Exercise: From the piece below on social media in Thailand, quote word for word the stretch from "As Thailand continues" through "industries and markets.".

Selection:
○ ○ ○ ○ ○

Recently, Thailand has seen large increases in social media adoption, mobile penetration and the emergence of social business models. With more and more Thais moving from rural outskirts to urban centers, Thailand’s capital of Bangkok has become a hub for creative tech innovations.

As Thailand continues to develop as an emerging leader in Southeast Asia, social media will play a significant role in the development of the country’s key industries and markets.

The State of Social Media in Thailand

Due to it’s largely rural population (66%), Internet penetration in Thailand remains low at 26%. Interestingly though, scarce internet access is counterbalanced by an impressive 125% mobile penetration rate, with half of mobile users using social media apps. Although Thais mainly use desktops or laptops for internet access, as internet penetration continues to climb, targeting mobile users will be key to tapping the Thai market.

○ ○ ○ ○ ○

Entries shown:
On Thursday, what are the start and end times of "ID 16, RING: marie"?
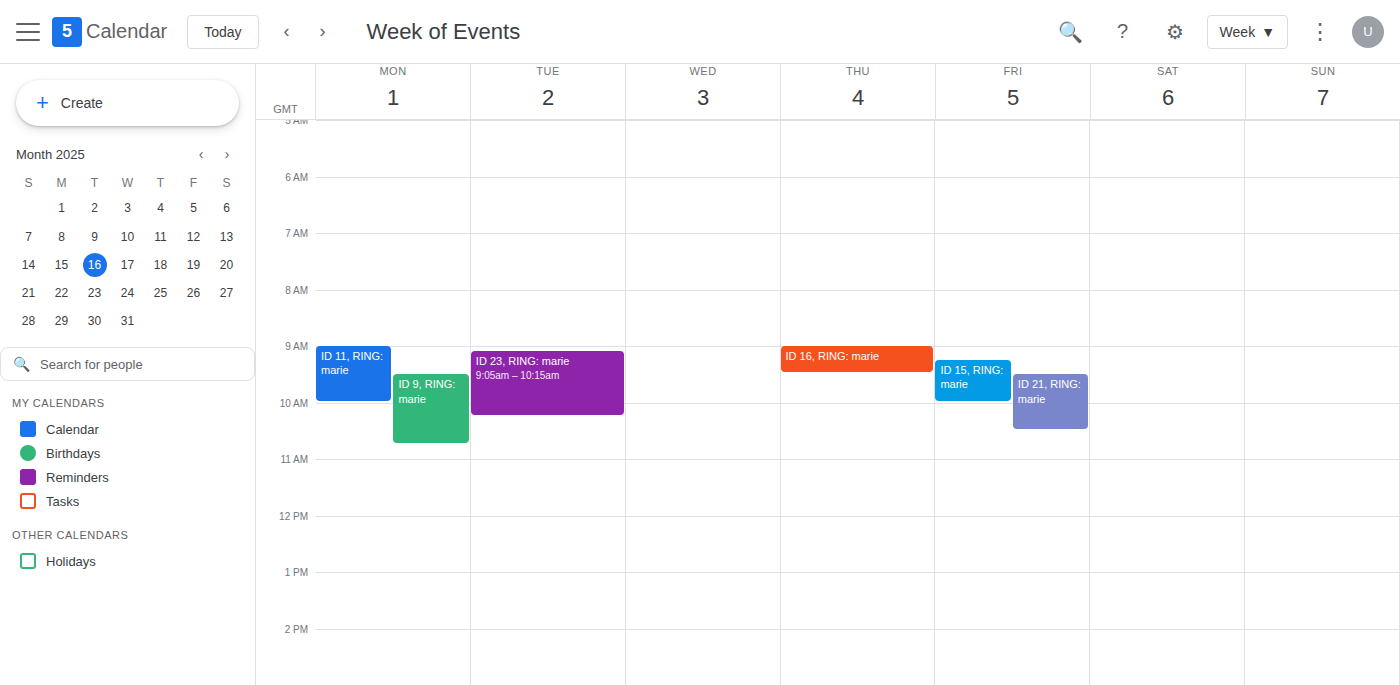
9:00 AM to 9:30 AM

○ ○ ○ ○ ○

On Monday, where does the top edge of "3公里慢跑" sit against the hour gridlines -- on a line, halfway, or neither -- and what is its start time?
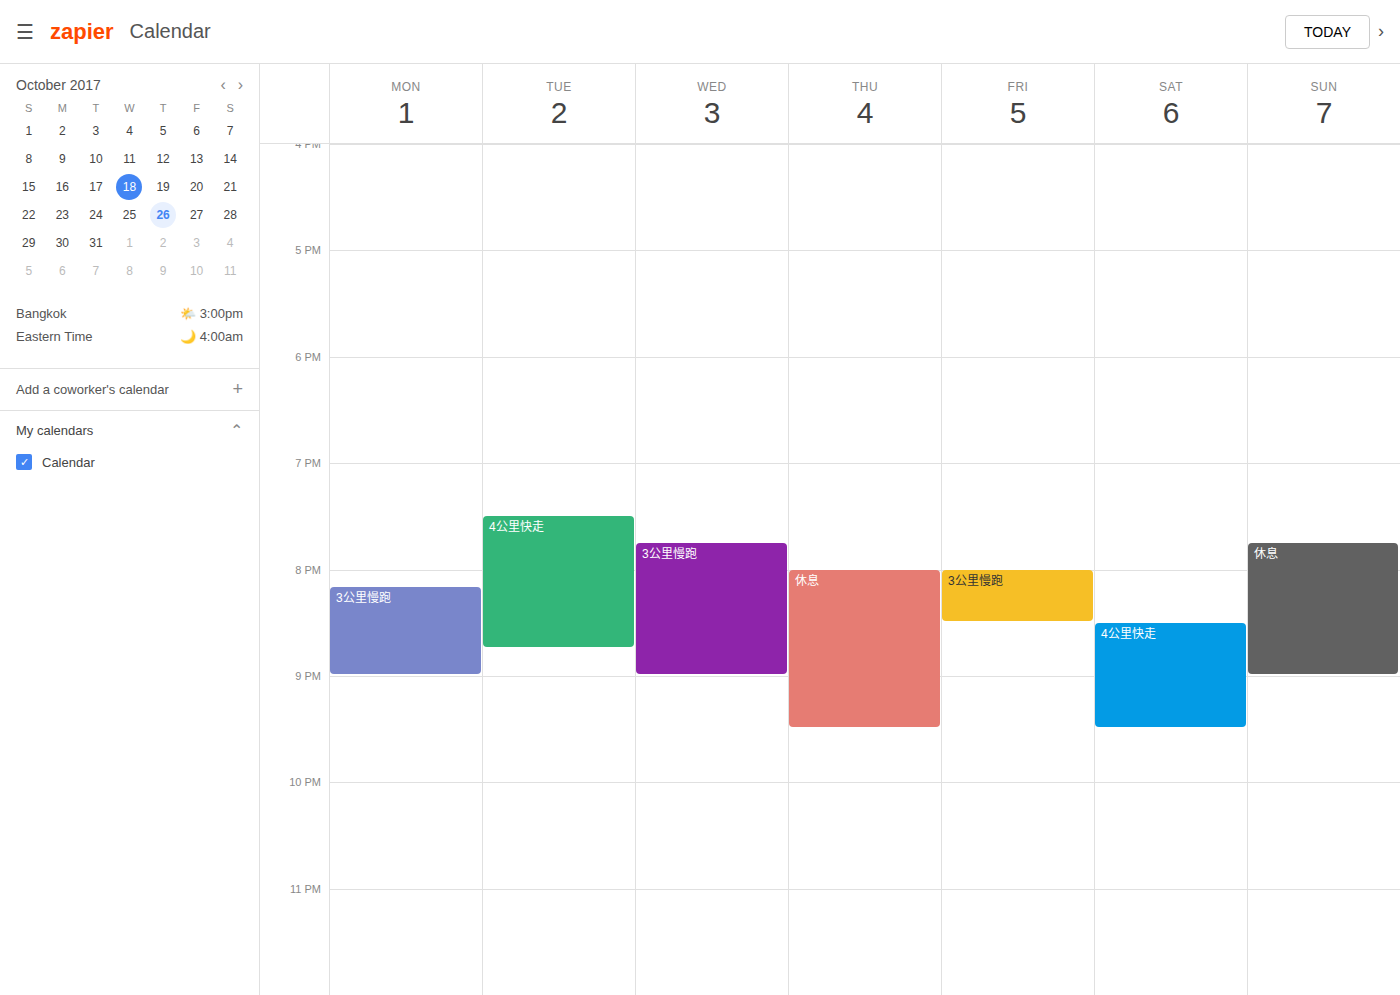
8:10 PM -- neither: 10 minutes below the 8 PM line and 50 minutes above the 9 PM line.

○ ○ ○ ○ ○

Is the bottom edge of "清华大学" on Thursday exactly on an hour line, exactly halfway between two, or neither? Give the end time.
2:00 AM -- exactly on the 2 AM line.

○ ○ ○ ○ ○

Task response:
As Thailand continues to develop as an emerging leader in Southeast Asia, social media will play a significant role in the development of the country’s key industries and markets.